On the 10-13th September Samantha Kanza attended the 14th Semantics Conference in Sunny Vienna on behalf of AI3SD. This conference had the tagline “Where Machine Learning meets Semantics” and draws researchers from both industry and academia with interests in Semantic and AI technologies. It was a four day conference, the annual DBPedia community meeting on the first day; a full day of workshops, and two whirlwind days of conference presentations on the latest research in Semantics. The workshops and meetings were held at Vienna Technical University whilst the main conference was held at the Hilton Waterfront Danube.

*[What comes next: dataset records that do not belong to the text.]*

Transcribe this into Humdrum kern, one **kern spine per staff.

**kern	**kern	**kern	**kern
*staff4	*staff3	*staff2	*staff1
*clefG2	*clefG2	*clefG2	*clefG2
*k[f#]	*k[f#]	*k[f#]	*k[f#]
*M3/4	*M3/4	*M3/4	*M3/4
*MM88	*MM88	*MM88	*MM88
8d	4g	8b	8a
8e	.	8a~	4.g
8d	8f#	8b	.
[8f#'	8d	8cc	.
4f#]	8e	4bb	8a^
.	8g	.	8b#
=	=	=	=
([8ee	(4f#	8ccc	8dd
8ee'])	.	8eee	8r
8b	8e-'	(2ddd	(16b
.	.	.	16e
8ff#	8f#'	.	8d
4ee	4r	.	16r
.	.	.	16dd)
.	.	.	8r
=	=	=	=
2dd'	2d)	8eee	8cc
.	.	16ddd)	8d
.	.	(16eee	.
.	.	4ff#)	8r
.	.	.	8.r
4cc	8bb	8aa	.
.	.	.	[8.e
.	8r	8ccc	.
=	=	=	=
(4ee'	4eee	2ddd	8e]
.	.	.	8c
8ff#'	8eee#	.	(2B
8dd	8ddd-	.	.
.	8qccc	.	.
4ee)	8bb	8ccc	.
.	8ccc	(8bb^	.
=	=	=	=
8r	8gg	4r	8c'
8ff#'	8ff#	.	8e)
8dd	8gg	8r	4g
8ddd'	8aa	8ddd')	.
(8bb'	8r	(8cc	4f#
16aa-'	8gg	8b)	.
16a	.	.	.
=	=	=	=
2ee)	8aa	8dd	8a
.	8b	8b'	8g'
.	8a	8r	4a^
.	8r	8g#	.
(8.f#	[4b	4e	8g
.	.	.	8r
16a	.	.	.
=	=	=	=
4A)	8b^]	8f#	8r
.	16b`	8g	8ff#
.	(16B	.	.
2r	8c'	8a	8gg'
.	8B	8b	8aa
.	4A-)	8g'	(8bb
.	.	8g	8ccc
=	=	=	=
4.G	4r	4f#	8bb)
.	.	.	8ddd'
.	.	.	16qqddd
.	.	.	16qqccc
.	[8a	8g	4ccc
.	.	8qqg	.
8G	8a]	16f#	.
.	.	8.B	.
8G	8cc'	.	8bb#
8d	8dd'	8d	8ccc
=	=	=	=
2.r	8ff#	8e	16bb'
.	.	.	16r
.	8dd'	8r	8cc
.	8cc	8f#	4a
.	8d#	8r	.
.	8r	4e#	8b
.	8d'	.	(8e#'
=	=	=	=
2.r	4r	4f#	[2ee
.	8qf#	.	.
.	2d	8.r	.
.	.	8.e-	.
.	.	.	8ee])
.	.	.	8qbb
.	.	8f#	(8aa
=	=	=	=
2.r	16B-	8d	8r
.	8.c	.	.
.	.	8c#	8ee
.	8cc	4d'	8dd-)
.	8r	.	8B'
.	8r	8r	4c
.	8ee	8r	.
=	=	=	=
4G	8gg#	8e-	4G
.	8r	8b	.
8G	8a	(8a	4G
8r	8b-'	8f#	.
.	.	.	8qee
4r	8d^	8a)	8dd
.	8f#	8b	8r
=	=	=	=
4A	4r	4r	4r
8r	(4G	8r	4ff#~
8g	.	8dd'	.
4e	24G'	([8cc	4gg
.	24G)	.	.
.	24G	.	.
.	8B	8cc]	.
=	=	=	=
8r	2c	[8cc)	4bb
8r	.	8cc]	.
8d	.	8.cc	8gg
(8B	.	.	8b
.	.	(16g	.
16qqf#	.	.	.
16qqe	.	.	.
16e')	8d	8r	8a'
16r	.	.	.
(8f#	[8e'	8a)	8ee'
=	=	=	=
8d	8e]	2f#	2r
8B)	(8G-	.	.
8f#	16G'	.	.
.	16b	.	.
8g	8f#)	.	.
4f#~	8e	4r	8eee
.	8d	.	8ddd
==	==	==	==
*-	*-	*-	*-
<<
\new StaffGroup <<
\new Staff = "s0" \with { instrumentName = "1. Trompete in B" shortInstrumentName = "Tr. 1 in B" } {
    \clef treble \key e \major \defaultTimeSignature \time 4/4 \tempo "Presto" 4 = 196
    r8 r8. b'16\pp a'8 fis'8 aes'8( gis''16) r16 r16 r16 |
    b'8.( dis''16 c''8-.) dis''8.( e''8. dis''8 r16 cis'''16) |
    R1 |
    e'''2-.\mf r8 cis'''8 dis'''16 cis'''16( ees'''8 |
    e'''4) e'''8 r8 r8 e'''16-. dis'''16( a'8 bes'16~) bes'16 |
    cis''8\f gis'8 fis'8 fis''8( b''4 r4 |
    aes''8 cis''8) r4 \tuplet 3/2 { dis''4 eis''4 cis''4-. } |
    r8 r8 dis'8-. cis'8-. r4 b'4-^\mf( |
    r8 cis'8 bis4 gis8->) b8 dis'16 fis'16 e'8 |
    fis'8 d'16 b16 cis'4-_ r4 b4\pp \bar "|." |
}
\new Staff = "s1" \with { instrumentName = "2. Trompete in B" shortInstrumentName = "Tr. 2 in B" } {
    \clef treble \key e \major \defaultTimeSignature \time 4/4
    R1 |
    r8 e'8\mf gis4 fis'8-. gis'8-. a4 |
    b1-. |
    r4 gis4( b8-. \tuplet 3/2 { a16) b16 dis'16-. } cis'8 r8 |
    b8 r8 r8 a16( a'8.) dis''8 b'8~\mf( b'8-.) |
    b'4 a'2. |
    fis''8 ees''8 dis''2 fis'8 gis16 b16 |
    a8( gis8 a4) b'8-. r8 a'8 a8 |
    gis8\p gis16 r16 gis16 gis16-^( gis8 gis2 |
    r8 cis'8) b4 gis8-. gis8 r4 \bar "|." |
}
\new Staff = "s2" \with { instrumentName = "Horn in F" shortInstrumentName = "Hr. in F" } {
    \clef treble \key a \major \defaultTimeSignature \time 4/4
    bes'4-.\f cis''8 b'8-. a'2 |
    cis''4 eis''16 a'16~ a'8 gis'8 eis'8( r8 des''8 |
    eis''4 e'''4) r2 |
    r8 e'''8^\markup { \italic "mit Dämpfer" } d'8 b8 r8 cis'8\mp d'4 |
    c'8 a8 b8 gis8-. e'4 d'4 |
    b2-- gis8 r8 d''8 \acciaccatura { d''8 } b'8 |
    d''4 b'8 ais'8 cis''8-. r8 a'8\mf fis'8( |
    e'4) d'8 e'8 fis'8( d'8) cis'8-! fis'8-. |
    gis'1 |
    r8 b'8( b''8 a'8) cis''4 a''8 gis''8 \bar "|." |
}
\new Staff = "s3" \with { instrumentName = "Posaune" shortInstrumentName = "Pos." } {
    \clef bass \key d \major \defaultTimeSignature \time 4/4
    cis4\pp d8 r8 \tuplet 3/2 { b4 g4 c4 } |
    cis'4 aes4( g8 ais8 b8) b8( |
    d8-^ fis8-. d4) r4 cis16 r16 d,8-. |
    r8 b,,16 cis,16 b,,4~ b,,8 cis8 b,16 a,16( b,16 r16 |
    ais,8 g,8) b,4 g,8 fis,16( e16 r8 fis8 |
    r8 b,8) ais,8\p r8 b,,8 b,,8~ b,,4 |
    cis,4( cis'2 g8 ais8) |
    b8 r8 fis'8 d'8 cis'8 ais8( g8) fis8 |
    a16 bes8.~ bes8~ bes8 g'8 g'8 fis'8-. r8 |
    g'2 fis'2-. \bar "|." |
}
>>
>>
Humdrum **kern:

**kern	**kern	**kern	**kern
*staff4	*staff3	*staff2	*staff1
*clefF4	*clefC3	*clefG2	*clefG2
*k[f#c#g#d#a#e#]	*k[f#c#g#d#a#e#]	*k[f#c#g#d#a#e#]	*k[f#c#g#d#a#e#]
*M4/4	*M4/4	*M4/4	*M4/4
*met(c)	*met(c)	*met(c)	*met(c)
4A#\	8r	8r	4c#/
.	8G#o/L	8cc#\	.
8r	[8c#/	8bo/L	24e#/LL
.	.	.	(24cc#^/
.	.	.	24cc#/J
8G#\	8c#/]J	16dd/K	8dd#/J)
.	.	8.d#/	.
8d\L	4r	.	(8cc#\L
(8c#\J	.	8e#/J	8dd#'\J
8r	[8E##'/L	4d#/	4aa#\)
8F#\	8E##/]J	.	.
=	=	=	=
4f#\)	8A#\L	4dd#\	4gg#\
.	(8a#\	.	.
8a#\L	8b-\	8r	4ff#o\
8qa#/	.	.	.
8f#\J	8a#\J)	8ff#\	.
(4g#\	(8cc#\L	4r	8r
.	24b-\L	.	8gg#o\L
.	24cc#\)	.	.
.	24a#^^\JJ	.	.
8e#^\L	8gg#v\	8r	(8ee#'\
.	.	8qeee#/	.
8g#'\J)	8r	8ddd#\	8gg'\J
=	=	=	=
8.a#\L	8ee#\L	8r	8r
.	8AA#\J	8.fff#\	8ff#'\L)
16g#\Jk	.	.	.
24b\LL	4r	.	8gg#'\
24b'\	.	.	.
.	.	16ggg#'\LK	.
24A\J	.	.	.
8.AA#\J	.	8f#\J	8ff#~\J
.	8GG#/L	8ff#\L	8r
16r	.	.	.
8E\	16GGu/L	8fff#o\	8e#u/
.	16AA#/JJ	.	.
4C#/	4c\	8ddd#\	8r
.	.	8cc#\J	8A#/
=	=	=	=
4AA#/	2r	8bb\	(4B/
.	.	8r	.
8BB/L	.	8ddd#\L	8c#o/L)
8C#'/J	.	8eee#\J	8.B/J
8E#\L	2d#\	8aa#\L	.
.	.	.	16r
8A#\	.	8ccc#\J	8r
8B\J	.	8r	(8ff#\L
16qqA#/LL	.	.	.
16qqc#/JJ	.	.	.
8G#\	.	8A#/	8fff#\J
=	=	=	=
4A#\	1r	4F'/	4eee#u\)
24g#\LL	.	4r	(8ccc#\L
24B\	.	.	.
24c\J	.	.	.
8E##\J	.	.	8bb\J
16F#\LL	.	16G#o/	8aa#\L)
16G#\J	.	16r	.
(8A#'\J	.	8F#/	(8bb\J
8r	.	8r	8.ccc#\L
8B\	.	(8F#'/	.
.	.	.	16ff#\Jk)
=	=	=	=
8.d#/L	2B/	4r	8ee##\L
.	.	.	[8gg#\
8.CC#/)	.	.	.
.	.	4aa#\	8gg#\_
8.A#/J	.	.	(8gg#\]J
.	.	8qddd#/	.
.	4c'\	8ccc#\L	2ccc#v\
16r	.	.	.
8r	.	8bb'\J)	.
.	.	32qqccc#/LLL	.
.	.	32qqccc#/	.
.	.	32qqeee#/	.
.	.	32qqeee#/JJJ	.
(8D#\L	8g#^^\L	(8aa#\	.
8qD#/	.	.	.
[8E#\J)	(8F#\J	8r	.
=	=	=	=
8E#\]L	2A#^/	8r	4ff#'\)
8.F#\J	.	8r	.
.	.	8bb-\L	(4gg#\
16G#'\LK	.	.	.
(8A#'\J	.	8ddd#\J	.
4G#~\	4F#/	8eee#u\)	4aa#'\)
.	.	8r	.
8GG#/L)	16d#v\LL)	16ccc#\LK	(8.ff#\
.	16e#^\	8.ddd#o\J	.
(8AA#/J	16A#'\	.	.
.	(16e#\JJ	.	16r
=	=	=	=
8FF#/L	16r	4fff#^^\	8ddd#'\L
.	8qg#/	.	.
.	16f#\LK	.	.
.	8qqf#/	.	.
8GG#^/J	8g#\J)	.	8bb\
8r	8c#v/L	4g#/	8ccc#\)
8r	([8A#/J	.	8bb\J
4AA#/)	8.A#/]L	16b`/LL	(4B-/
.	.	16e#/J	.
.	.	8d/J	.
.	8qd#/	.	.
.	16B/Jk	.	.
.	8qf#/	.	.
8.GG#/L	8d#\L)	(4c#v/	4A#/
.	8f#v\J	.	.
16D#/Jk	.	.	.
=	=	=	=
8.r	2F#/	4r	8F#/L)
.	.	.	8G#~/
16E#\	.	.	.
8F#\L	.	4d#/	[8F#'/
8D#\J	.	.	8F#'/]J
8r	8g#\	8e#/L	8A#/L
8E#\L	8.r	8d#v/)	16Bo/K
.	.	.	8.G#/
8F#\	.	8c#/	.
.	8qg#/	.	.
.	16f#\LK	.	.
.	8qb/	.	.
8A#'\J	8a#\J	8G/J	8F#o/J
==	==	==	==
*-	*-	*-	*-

There were four very interesting keynotes at Semantics 2018. These were thought provoking talks that looked at how we can move forward to adopting both semantic web and artificial intelligence technologies, and also gave a unique insight into the history of the web and data; both to show how far we’ve come, but also what learnings we should remember from the past. There were also a a wide variety of talk topics ranging from knowledge management, data science, linked data, querying and many more.
This conference also had a strong focus on using Semantics and AI together, with several presentations on different aspects of Semantic AI. These two technologies may once have been seen as opposing techniques, or indeed confused with one another as the same approach; however it seems like the realisation that AI needs Semantics is starting to gather traction. In order to train intelligent systems we need vast amounts of data, but that is easier said than done. Even assuming that finding freely available data is a simple matter (which it rarely is), it is very common for the relevant datasets to be heterogenous and incompatible. Using linked data techniques we can put these datasets into an interoperable, structured, high quality format that will make using machine learning techniques across them much easier. These aspects were highlighted in some of the Semantic AI talks.
This conference is a great opportunity to network with a wide range of industry vendors and academics and find out about the latest developments in Semantics and AI, in addition to having insightful discussions about both the past and present of these technologies.